→ **Directive**
Convert every line of the records below into a Markdown table with two columns, Row and Line. Number the lines in order and leave out any blank ones.
* * *
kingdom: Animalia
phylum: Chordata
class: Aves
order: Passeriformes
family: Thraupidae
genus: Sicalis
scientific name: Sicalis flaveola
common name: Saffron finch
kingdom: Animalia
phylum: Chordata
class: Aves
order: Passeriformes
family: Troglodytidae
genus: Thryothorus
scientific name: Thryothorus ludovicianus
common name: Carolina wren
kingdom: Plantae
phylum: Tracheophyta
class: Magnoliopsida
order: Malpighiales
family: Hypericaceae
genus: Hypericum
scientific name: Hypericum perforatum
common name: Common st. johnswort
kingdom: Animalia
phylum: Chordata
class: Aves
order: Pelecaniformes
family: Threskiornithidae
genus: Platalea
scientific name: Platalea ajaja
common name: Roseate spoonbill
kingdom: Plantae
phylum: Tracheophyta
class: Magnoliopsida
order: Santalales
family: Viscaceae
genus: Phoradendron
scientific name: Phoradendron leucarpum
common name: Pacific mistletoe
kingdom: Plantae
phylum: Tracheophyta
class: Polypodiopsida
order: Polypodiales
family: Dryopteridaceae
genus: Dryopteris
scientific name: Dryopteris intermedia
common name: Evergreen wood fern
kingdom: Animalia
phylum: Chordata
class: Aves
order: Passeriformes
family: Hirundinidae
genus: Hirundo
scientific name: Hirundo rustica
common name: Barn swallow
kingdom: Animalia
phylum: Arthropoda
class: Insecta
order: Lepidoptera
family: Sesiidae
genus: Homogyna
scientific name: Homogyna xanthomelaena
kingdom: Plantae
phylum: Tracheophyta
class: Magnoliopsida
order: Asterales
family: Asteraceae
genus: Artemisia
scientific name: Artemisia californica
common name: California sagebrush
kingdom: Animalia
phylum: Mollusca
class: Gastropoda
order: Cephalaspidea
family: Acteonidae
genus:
* * *
→ **Answer to the problem**
| Row | Line |
|---|---|
| 1 | kingdom: Animalia |
| 2 | phylum: Chordata |
| 3 | class: Aves |
| 4 | order: Passeriformes |
| 5 | family: Thraupidae |
| 6 | genus: Sicalis |
| 7 | scientific name: Sicalis flaveola |
| 8 | common name: Saffron finch |
| 9 | kingdom: Animalia |
| 10 | phylum: Chordata |
| 11 | class: Aves |
| 12 | order: Passeriformes |
| 13 | family: Troglodytidae |
| 14 | genus: Thryothorus |
| 15 | scientific name: Thryothorus ludovicianus |
| 16 | common name: Carolina wren |
| 17 | kingdom: Plantae |
| 18 | phylum: Tracheophyta |
| 19 | class: Magnoliopsida |
| 20 | order: Malpighiales |
| 21 | family: Hypericaceae |
| 22 | genus: Hypericum |
| 23 | scientific name: Hypericum perforatum |
| 24 | common name: Common st. johnswort |
| 25 | kingdom: Animalia |
| 26 | phylum: Chordata |
| 27 | class: Aves |
| 28 | order: Pelecaniformes |
| 29 | family: Threskiornithidae |
| 30 | genus: Platalea |
| 31 | scientific name: Platalea ajaja |
| 32 | common name: Roseate spoonbill |
| 33 | kingdom: Plantae |
| 34 | phylum: Tracheophyta |
| 35 | class: Magnoliopsida |
| 36 | order: Santalales |
| 37 | family: Viscaceae |
| 38 | genus: Phoradendron |
| 39 | scientific name: Phoradendron leucarpum |
| 40 | common name: Pacific mistletoe |
| 41 | kingdom: Plantae |
| 42 | phylum: Tracheophyta |
| 43 | class: Polypodiopsida |
| 44 | order: Polypodiales |
| 45 | family: Dryopteridaceae |
| 46 | genus: Dryopteris |
| 47 | scientific name: Dryopteris intermedia |
| 48 | common name: Evergreen wood fern |
| 49 | kingdom: Animalia |
| 50 | phylum: Chordata |
| 51 | class: Aves |
| 52 | order: Passeriformes |
| 53 | family: Hirundinidae |
| 54 | genus: Hirundo |
| 55 | scientific name: Hirundo rustica |
| 56 | common name: Barn swallow |
| 57 | kingdom: Animalia |
| 58 | phylum: Arthropoda |
| 59 | class: Insecta |
| 60 | order: Lepidoptera |
| 61 | family: Sesiidae |
| 62 | genus: Homogyna |
| 63 | scientific name: Homogyna xanthomelaena |
| 64 | kingdom: Plantae |
| 65 | phylum: Tracheophyta |
| 66 | class: Magnoliopsida |
| 67 | order: Asterales |
| 68 | family: Asteraceae |
| 69 | genus: Artemisia |
| 70 | scientific name: Artemisia californica |
| 71 | common name: California sagebrush |
| 72 | kingdom: Animalia |
| 73 | phylum: Mollusca |
| 74 | class: Gastropoda |
| 75 | order: Cephalaspidea |
| 76 | family: Acteonidae |
| 77 | genus: |